I’m soon going to have to decide if a pull towards convenience outweighs my fear of a total robot takeover of the world as we know it.

I may get an E-ZPass transponder.

The decision should be made simpler by the fact that the state of Massachusetts isn’t giving any of us much choice. Anyone who uses the Mass Pike without one will pay close to double what E-ZPass subscribers pay when new toll system goes live in late October.

Most of the people I’ve talked to about this haven’t seemed all that perturbed, and most of them have E-ZPass already. It’s free, they tell me, and so convenient!

But there are costs.

Whether or not I get an E-ZPass transponder, MassPike “gantries” — glorified sensors and cameras suspended over the highway — will be taking photos of my and everyone else’s license plates as we travel across the state, likely saving that data somewhere. This leads me to question whether these are really just toll gantries, or whether they might eventually be used to issue speeding tickets or as citizen surveillance.

And there are other insidious costs — costs in employment. The system eliminates 400 jobs.

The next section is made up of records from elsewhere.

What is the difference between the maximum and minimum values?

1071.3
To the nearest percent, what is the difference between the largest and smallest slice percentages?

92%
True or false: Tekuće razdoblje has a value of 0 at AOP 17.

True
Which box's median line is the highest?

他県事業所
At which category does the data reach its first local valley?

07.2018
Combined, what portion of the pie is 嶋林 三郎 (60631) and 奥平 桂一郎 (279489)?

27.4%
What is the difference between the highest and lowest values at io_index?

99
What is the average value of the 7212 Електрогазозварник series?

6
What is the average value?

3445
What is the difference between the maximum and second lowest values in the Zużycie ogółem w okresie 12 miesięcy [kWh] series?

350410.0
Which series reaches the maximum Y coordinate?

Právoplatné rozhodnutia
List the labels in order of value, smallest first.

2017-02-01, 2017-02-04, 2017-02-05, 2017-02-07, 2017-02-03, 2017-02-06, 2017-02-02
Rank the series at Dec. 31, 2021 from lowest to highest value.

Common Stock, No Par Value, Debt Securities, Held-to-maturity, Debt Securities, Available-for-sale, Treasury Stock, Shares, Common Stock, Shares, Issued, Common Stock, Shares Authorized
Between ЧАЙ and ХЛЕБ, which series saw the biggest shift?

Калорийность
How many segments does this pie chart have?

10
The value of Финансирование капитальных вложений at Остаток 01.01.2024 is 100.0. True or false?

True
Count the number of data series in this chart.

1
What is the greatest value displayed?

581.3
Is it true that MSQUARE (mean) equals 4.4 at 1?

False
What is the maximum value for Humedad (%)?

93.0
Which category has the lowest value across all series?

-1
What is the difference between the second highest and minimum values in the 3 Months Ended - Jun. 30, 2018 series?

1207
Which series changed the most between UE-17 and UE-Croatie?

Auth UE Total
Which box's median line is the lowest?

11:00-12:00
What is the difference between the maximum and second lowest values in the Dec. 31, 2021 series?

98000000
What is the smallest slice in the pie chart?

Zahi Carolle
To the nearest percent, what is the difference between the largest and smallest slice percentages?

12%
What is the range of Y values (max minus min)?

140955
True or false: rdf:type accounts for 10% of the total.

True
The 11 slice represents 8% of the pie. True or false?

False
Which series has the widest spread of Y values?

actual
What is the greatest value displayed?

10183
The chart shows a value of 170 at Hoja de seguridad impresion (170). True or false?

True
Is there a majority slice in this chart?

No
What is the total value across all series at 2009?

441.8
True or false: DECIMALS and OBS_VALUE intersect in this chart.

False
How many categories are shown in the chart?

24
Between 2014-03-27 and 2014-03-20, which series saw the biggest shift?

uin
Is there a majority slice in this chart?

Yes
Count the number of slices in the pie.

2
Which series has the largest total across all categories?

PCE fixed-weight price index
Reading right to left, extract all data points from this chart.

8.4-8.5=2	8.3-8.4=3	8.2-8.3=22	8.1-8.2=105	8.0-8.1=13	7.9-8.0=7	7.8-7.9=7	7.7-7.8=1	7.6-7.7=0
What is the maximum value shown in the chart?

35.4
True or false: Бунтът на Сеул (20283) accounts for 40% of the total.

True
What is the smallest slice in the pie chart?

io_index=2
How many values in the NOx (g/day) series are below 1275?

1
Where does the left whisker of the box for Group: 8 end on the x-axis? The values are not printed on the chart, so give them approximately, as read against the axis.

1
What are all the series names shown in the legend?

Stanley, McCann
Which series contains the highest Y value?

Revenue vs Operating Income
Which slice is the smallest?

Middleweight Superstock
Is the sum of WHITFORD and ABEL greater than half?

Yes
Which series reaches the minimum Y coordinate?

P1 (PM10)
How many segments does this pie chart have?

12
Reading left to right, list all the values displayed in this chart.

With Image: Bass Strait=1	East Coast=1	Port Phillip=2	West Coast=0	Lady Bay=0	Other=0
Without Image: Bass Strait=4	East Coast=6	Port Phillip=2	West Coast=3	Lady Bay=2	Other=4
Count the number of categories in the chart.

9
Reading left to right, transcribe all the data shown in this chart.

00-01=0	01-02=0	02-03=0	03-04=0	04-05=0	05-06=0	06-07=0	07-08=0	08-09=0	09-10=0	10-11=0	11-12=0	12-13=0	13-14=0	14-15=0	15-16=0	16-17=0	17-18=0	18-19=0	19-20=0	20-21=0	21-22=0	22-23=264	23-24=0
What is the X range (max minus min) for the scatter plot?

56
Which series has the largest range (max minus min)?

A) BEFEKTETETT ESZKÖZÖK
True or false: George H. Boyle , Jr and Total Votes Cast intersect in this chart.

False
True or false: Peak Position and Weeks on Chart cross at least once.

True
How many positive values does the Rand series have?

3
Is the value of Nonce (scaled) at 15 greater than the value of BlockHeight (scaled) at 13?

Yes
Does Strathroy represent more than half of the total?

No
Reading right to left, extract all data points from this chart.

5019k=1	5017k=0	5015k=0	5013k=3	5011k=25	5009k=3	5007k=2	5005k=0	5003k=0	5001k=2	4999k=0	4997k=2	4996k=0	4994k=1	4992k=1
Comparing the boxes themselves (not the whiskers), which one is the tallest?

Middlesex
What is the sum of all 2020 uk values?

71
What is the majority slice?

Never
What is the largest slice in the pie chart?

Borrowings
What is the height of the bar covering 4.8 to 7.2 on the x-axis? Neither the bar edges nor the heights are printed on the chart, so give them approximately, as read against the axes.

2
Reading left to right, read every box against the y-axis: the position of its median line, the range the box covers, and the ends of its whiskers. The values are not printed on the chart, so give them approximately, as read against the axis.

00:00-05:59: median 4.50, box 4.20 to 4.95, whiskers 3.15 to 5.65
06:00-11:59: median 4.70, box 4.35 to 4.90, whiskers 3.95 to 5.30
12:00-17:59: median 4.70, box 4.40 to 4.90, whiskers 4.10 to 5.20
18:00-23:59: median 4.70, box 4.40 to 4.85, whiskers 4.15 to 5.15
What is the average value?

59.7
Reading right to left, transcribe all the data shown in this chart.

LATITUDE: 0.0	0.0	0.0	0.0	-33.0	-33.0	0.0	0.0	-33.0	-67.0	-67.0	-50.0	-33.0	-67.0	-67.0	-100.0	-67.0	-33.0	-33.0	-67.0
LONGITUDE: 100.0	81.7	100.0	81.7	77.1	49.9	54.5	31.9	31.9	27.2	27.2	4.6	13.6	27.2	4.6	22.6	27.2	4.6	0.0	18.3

Perhaps we might not object to a tollbooth operator being replaced by a machine in and of itself, but we all know that this is just the latest job to be swallowed up by automation.

At a recent interview with a University of Massachusetts professor of robotics, I was told that scientists are working to automate jobs I’d never expected. I think just to irk me, he told me that he knew of a group of robotics specialists who are looking to automate journalists. (For some reason, he seemed to be confident he would never be replaced by a machine, however.)

For about five seconds, I daydreamed about a world in which no one would have to work and everyone lived in harmony. But then he told me that engineers were also looking to create robot musicians who could replace humans — no more harmony, just robot harmony.

And then he dropped the biggest bombshell of all: automated weaponized robots. Um … I think I’d like it if humans kept some autonomy there. We’ve all seen (insert your favorite robot dystopian film here); we should know better.

If I don’t get an E-ZPass — forcing the state to employ an arduous process to mail me and other E-ZPass eschewing deviants our toll bills — will that stop a robot takeover of the world? I may just have to find out … for the sake of humanity.